Panoramic radiographs have the capability to demonstrate a portion of the neck and display atheromas (calcifications in the carotid artery) which are an indication of both local and generalized (systemic) atherosclerosis. Atherosclerosis of the coronary arteries leading to myocardial infarction (heart attack), and atherosclerosis of the carotid artery leading to stroke are the number one and number three most common causes of death in the United States.

There is interest to look at panoramic radiographs as a screening tool, however further data is needed with regards if it is able to make a meaningful difference in outcomes.

=== Epidemiology: general public and high risk groups ===

Additional research projects have further determined the prevalence rate of these atheromas in the general population (3–5%) and among high-risk groups (over 25% in: recent stroke victims, individuals with obstructive sleep apnea syndrome, postmenopausal women, type 2 diabetics, individuals with dilated cardiomyopathy, and among individuals who have received radiotherapy directed at the neck,). These findings have been corroborated by other several other researchers.
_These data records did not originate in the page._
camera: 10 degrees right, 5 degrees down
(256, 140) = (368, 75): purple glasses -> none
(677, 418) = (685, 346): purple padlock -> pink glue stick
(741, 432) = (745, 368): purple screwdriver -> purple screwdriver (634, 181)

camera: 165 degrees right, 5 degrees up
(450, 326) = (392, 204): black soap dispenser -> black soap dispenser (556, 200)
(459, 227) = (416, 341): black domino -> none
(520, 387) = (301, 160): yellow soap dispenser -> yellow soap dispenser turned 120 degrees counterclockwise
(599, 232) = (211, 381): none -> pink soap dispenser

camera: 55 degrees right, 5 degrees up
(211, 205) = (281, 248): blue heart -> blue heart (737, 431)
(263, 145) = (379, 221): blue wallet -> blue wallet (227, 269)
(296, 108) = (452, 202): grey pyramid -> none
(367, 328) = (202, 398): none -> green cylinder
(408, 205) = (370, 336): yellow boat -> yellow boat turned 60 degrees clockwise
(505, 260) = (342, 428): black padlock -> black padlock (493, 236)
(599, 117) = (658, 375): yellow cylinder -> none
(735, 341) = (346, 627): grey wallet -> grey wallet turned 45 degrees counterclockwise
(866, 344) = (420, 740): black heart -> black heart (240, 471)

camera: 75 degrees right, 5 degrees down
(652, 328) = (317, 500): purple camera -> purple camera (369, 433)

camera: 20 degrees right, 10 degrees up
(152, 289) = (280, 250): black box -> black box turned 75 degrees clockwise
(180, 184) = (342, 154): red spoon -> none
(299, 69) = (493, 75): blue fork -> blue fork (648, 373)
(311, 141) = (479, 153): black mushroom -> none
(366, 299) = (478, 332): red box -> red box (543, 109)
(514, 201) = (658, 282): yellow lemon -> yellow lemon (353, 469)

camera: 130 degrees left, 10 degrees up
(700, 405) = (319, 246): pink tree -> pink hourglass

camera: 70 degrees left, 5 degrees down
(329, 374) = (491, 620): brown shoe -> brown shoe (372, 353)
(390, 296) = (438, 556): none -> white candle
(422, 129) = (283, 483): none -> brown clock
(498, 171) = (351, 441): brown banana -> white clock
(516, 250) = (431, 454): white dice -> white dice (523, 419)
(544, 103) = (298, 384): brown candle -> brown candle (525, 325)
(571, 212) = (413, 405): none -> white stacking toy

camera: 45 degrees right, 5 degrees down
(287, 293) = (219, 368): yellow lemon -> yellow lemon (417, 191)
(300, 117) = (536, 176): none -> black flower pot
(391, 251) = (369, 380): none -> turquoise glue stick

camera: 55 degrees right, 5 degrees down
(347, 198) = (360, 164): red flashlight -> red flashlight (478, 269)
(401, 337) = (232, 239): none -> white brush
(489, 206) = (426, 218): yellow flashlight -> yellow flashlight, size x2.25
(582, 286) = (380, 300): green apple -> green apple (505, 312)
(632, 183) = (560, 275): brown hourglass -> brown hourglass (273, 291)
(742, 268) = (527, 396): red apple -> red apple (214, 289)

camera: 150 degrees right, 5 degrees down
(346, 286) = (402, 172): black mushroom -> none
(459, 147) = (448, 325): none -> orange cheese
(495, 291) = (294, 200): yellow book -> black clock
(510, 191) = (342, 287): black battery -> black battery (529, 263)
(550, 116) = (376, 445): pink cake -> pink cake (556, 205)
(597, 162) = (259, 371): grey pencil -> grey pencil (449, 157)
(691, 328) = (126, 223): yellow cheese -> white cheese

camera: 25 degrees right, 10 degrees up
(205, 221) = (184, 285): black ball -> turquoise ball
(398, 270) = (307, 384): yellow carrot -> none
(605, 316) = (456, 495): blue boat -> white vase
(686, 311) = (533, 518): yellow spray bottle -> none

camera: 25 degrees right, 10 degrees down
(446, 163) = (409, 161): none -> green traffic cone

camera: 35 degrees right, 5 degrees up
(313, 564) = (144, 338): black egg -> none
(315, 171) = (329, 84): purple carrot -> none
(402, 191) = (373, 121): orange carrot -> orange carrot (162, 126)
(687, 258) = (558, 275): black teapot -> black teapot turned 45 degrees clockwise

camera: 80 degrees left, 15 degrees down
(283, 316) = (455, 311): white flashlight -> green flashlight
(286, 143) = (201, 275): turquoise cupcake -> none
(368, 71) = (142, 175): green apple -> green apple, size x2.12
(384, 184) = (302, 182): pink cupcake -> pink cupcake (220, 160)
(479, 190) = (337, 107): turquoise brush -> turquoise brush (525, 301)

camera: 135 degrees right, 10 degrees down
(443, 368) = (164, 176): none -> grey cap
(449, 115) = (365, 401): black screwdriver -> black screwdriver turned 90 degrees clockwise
=== Dental infection and atherosclerosis ===

Atherosclerosis is attributed to risk factors that include cigarette smoking, hyperlipidemia, obesity, diabetes mellitus, and hypertension (high blood pressure). These factors, however, do not fully account for the risk of disease. Atherosclerosis has been conceptualized as a chronic inflammatory response to endothelial cell injury and dysfunction possibly arising from chronic dental infection. In 2010, using the previously validated Mattila panoramic radiographic index to quantify the totality of dental infection (i.e., periapical and furcal lesions, pericoronitis sites, carious tooth roots, teeth with pulpal caries, and vertical bony defects), Friedlander's group determined that individuals with carotid artery atheromas on their panoramic radiographs had significantly greater amounts of dental infection/inflammation than atherogenic risk-matched controls devoid of radiographic atheromas. While the Mattila index had been previously used to relate the extent of dental infection to coronary artery disease, this research is the first to link the full range of dental disease that it measures to panoramic radiographs evidencing calcified carotid artery atherosclerosis.